EXERCISE OBJECTIVE
Below are entries; copy exactly the lines from the one with "The number of unmatched predicted" through the one with "Six molecules with", both included, and leave out the rest.

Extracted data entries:
>>>
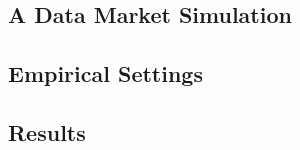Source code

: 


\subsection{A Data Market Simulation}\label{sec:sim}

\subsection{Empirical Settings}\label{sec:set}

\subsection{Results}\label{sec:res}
<<<
>>>
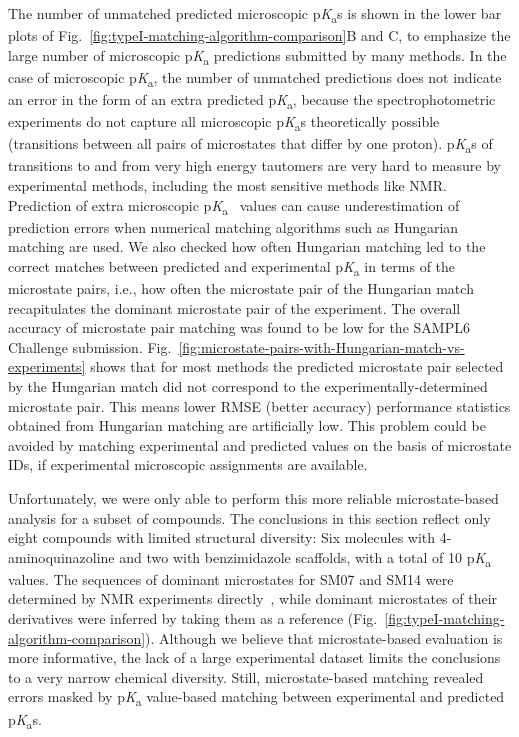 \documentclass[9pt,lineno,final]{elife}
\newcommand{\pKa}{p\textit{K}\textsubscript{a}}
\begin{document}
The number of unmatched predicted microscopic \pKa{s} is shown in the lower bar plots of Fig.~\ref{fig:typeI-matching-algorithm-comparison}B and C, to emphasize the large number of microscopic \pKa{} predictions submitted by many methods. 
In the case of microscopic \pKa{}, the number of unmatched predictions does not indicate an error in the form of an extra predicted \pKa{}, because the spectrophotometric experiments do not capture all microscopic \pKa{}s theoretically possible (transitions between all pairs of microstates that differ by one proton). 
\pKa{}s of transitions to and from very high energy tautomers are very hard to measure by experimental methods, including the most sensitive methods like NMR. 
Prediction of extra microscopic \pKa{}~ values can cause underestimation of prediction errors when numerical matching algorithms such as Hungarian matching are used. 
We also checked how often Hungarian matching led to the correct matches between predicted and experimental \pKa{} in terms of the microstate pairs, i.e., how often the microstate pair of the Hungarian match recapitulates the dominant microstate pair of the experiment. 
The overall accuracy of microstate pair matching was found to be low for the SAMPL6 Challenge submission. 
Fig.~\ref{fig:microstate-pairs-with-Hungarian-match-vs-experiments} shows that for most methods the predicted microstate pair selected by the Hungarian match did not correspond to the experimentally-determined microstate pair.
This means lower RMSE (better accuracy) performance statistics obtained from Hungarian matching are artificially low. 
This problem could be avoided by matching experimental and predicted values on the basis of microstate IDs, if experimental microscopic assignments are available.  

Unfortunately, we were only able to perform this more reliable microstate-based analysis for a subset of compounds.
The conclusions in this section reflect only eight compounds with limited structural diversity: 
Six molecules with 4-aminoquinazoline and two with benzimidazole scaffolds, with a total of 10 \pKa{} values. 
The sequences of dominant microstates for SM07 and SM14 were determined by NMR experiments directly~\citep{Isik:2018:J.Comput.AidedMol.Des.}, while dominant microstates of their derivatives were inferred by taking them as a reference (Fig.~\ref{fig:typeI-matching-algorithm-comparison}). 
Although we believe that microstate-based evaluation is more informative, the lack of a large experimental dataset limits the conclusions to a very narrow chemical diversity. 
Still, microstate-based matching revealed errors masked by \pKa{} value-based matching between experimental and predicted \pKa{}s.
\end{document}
<<<
YOUR SOLUTION
The number of unmatched predicted microscopic \pKa{s} is shown in the lower bar plots of Fig.~\ref{fig:typeI-matching-algorithm-comparison}B and C, to emphasize the large number of microscopic \pKa{} predictions submitted by many methods. 
In the case of microscopic \pKa{}, the number of unmatched predictions does not indicate an error in the form of an extra predicted \pKa{}, because the spectrophotometric experiments do not capture all microscopic \pKa{}s theoretically possible (transitions between all pairs of microstates that differ by one proton). 
\pKa{}s of transitions to and from very high energy tautomers are very hard to measure by experimental methods, including the most sensitive methods like NMR. 
Prediction of extra microscopic \pKa{}~ values can cause underestimation of prediction errors when numerical matching algorithms such as Hungarian matching are used. 
We also checked how often Hungarian matching led to the correct matches between predicted and experimental \pKa{} in terms of the microstate pairs, i.e., how often the microstate pair of the Hungarian match recapitulates the dominant microstate pair of the experiment. 
The overall accuracy of microstate pair matching was found to be low for the SAMPL6 Challenge submission. 
Fig.~\ref{fig:microstate-pairs-with-Hungarian-match-vs-experiments} shows that for most methods the predicted microstate pair selected by the Hungarian match did not correspond to the experimentally-determined microstate pair.
This means lower RMSE (better accuracy) performance statistics obtained from Hungarian matching are artificially low. 
This problem could be avoided by matching experimental and predicted values on the basis of microstate IDs, if experimental microscopic assignments are available.  

Unfortunately, we were only able to perform this more reliable microstate-based analysis for a subset of compounds.
The conclusions in this section reflect only eight compounds with limited structural diversity: 
Six molecules with 4-aminoquinazoline and two with benzimidazole scaffolds, with a total of 10 \pKa{} values. 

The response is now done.